Rafael Castillejo:/ Solía comenzar su trabajo muy temprano, antes de que el calor hiciera acto de presencia y se bebiese su mercancía por el camino. Aquellas neveras no servían para nada si no se les introducía un bloque de hielo cuyo tamaño podía variar según el precio que el usuario hubiera acordado con el distribuidor.
Tanto madrugaba el hombre que, para no despertar a los clientes, solía dejarles el hielo en la puerta sin llamar al picaporte. La mayoría, se preocupaba de estar atenta a su llegada para que no se derritiera ni una gota pero, algunas veces, el poco madrugador (o trasnochador) podía encontrarse con un charco de agua en lugar del citado bloque. No siempre la causa era la alta temperatura.

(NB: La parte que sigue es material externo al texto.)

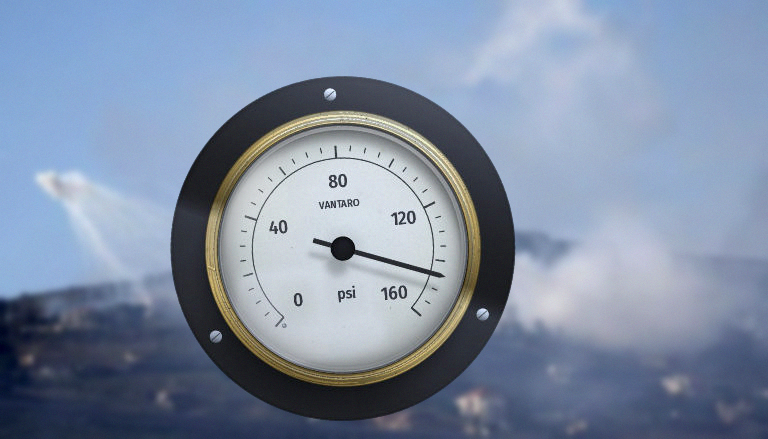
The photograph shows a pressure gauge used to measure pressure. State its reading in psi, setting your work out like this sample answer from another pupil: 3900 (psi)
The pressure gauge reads 145 (psi)
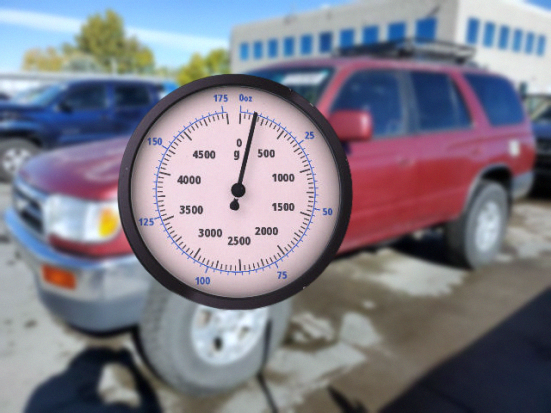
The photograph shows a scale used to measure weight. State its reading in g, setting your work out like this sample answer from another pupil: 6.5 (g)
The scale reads 150 (g)
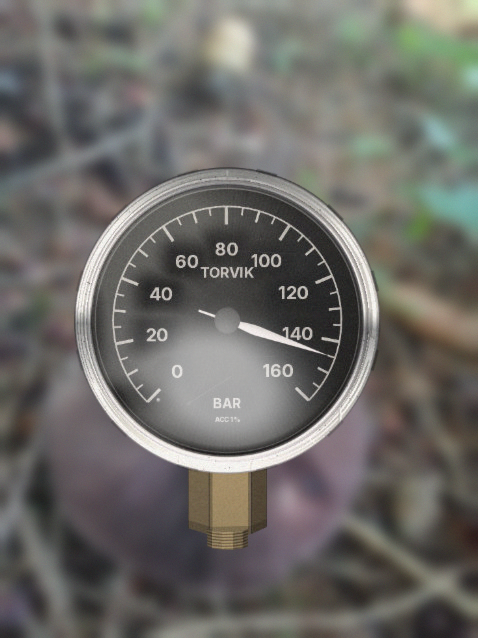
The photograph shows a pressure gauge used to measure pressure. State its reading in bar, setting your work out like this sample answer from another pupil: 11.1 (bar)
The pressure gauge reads 145 (bar)
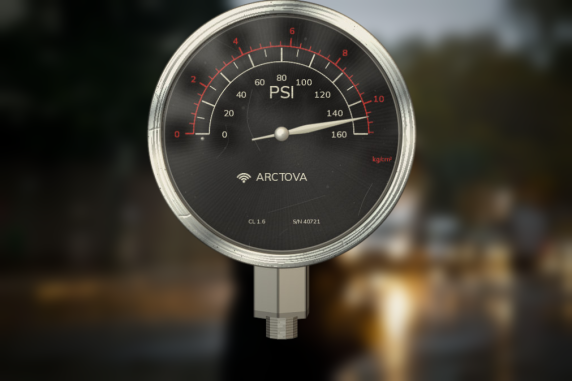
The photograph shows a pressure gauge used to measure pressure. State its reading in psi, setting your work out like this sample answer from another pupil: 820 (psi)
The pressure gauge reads 150 (psi)
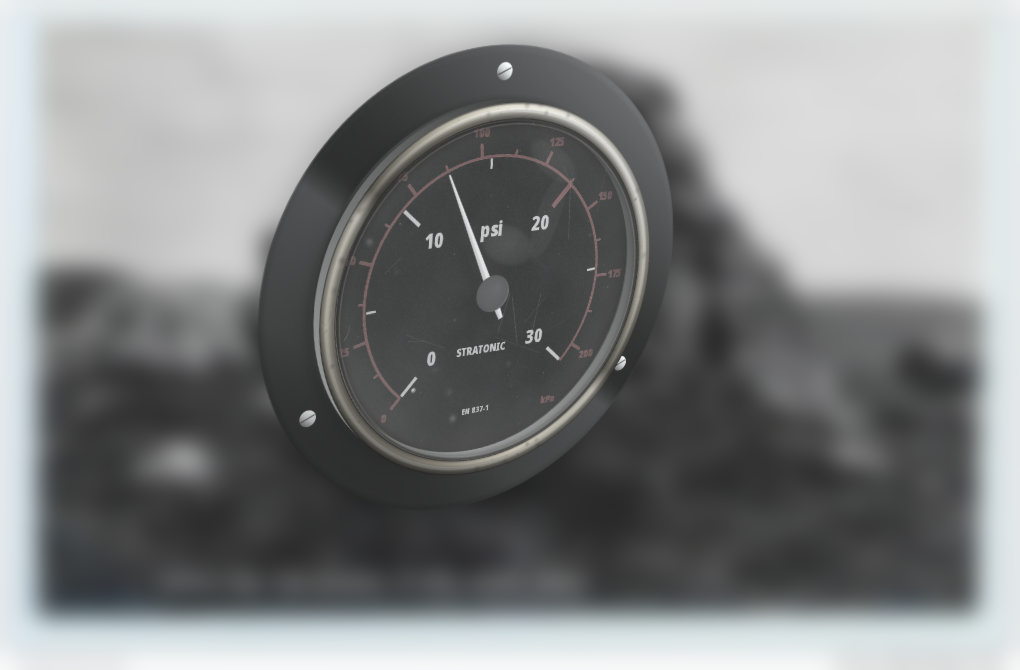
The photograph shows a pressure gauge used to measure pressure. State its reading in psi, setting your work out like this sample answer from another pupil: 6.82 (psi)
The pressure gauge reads 12.5 (psi)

Algunos mozalbetes que «pasaban por allí» solían rebajarlo con una piedra para llevarse el hielo a la boca a forma de helado. Un helado de niños pobres. Un helado de agua y, por lo tanto, incoloro, inodoro e insípido. De ahí debe venir aquello de «algo es algo, y comía hielo».
En mi barrio, la mayoría de familias carecía de este tipo de neveras. Con aquel panorama, hablar de frigoríficos eléctricos capaces de convertir en la propia casa agua en hielo parecía algo milagroso o reservado para los altos mandos de la Base Americana. La fresquera, una especie de pequeño armario de madera con una puerta de tela metálica, era la solución para muchos a la hora de conservar algún tipo de alimentos y, sobre todo, protegerlos de la cantidad de moscas que, dadas las características de tantas viviendas todavía con corral, se convertían en verano en una auténtica plaga.

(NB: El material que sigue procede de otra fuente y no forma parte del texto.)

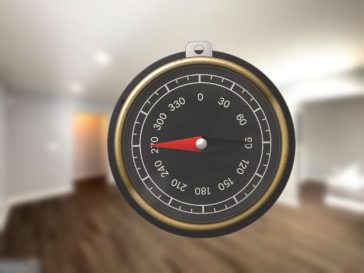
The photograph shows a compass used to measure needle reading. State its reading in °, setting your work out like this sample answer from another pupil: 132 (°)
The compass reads 270 (°)
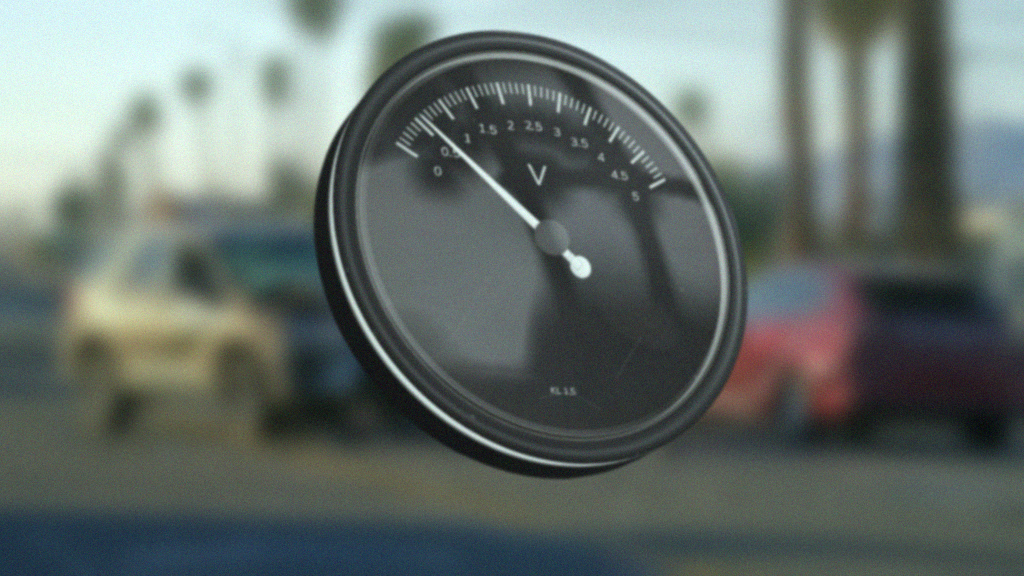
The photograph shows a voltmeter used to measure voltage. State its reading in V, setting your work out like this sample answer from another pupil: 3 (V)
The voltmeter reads 0.5 (V)
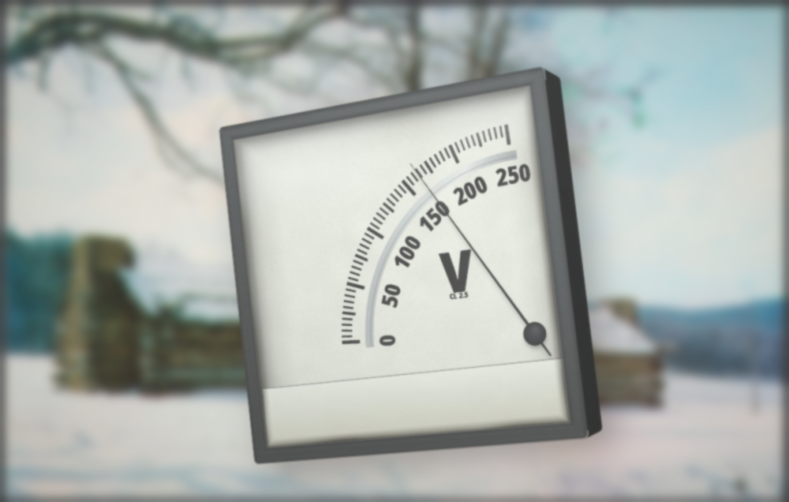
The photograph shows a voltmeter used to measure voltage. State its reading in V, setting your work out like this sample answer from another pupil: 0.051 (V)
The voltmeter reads 165 (V)
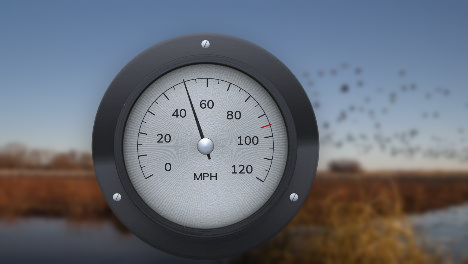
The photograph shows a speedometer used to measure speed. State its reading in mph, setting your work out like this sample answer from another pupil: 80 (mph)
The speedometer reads 50 (mph)
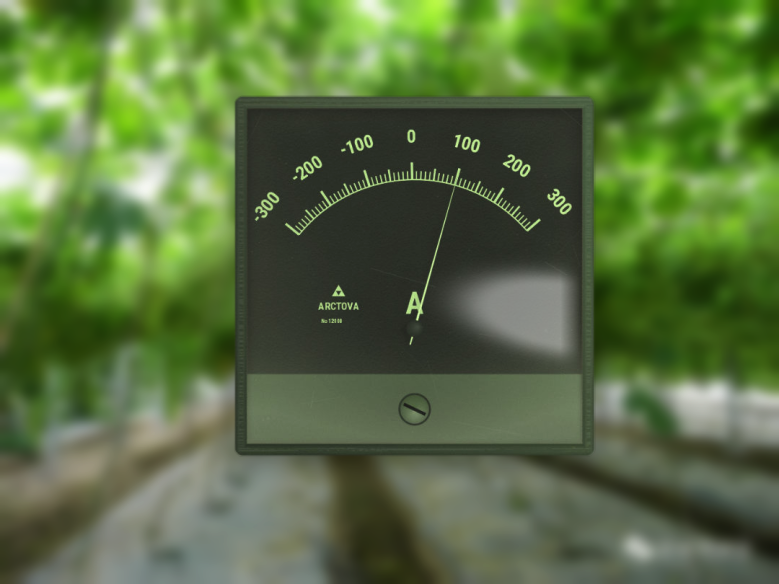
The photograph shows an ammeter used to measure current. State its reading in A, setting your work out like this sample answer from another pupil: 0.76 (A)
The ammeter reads 100 (A)
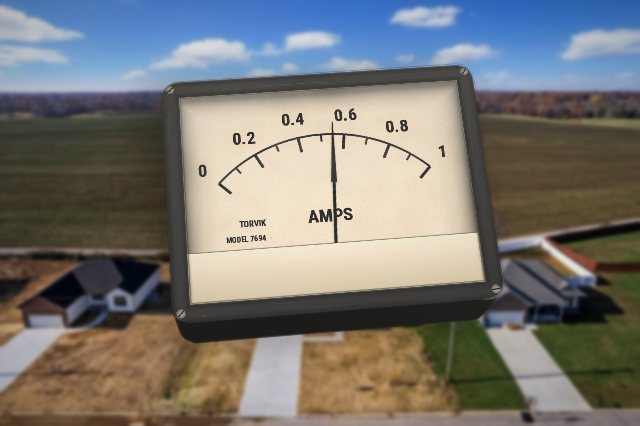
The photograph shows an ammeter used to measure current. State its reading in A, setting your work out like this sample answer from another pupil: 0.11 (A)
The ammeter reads 0.55 (A)
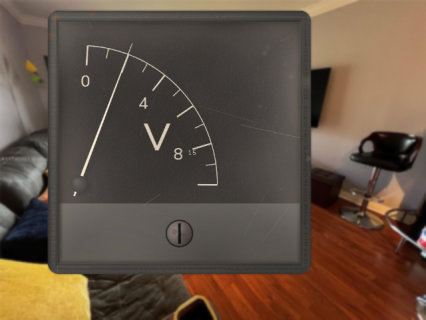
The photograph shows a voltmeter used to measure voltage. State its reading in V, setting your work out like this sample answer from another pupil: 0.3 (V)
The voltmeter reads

Instaladas en la parte norte de la casa, estas fresqueras hacían lo que podían. En aquellos años, era suficiente para las gentes acostumbradas a vivir sin las comodidades de hoy. Gentes que alcanzaban el máximo placer bebiendo por la mañana agua del botijo dejado a la fresca de la noche. Imaginen ustedes la clase de «fresca» que podía encontrarse en noches como las que hemos padecido esta primera quincena de julio. Y, eso, les puedo asegurar a los más jóvenes, que nunca faltó: CALOR.
Lo dice uno que prefiere mil veces el invierno al verano porque, aunque algunos aseguren que el número de días de calor extremo no pasa de diez en todo el año, yo contesto siempre que: diez días a cuarenta grados, son cuatrocientos grados. Sí, ya sé que soy algo exagerado pero, más exagerado me parece a mí este calor y, sobre todo, la insistencia de las cadenas de televisión advirtiendo que, en las horas centrales del día, debe evitarse la exposición al sol. Y yo sin enterarme.